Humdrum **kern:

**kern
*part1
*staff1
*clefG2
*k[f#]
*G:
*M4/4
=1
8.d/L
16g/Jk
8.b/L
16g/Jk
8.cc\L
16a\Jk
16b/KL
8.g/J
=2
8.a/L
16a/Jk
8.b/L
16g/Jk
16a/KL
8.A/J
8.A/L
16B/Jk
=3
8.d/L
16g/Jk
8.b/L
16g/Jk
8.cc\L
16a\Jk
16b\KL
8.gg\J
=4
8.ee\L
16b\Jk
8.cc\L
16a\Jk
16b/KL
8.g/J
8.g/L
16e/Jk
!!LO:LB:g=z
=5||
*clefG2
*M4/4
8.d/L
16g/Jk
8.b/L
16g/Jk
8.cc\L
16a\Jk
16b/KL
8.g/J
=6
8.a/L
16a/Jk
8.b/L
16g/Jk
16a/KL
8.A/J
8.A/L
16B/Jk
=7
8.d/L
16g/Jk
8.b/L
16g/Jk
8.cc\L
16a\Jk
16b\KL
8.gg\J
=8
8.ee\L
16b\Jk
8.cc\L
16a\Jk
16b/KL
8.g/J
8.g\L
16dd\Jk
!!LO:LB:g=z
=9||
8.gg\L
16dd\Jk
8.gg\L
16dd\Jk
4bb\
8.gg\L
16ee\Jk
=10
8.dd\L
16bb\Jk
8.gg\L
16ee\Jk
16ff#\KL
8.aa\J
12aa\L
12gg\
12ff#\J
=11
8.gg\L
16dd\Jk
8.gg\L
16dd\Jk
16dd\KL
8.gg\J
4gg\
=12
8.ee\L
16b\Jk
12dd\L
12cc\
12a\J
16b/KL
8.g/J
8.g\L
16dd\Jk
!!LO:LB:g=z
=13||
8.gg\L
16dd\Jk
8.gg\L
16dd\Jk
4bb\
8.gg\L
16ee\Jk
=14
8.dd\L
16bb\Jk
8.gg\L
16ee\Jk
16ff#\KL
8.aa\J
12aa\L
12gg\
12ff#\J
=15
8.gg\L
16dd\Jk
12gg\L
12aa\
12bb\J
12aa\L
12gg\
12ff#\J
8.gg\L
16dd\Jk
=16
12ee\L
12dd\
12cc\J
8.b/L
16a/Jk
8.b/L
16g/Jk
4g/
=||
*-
○ ○ ○ ○ ○
## To do
Copy every row above word for word, with no changes.

## Solution for this task
Humdrum **kern:

**kern
*part1
*staff1
*clefG2
*k[f#]
*G:
*M4/4
=1
8.d/L
16g/Jk
8.b/L
16g/Jk
8.cc\L
16a\Jk
16b/KL
8.g/J
=2
8.a/L
16a/Jk
8.b/L
16g/Jk
16a/KL
8.A/J
8.A/L
16B/Jk
=3
8.d/L
16g/Jk
8.b/L
16g/Jk
8.cc\L
16a\Jk
16b\KL
8.gg\J
=4
8.ee\L
16b\Jk
8.cc\L
16a\Jk
16b/KL
8.g/J
8.g/L
16e/Jk
!!LO:LB:g=z
=5||
*clefG2
*M4/4
8.d/L
16g/Jk
8.b/L
16g/Jk
8.cc\L
16a\Jk
16b/KL
8.g/J
=6
8.a/L
16a/Jk
8.b/L
16g/Jk
16a/KL
8.A/J
8.A/L
16B/Jk
=7
8.d/L
16g/Jk
8.b/L
16g/Jk
8.cc\L
16a\Jk
16b\KL
8.gg\J
=8
8.ee\L
16b\Jk
8.cc\L
16a\Jk
16b/KL
8.g/J
8.g\L
16dd\Jk
!!LO:LB:g=z
=9||
8.gg\L
16dd\Jk
8.gg\L
16dd\Jk
4bb\
8.gg\L
16ee\Jk
=10
8.dd\L
16bb\Jk
8.gg\L
16ee\Jk
16ff#\KL
8.aa\J
12aa\L
12gg\
12ff#\J
=11
8.gg\L
16dd\Jk
8.gg\L
16dd\Jk
16dd\KL
8.gg\J
4gg\
=12
8.ee\L
16b\Jk
12dd\L
12cc\
12a\J
16b/KL
8.g/J
8.g\L
16dd\Jk
!!LO:LB:g=z
=13||
8.gg\L
16dd\Jk
8.gg\L
16dd\Jk
4bb\
8.gg\L
16ee\Jk
=14
8.dd\L
16bb\Jk
8.gg\L
16ee\Jk
16ff#\KL
8.aa\J
12aa\L
12gg\
12ff#\J
=15
8.gg\L
16dd\Jk
12gg\L
12aa\
12bb\J
12aa\L
12gg\
12ff#\J
8.gg\L
16dd\Jk
=16
12ee\L
12dd\
12cc\J
8.b/L
16a/Jk
8.b/L
16g/Jk
4g/
=||
*-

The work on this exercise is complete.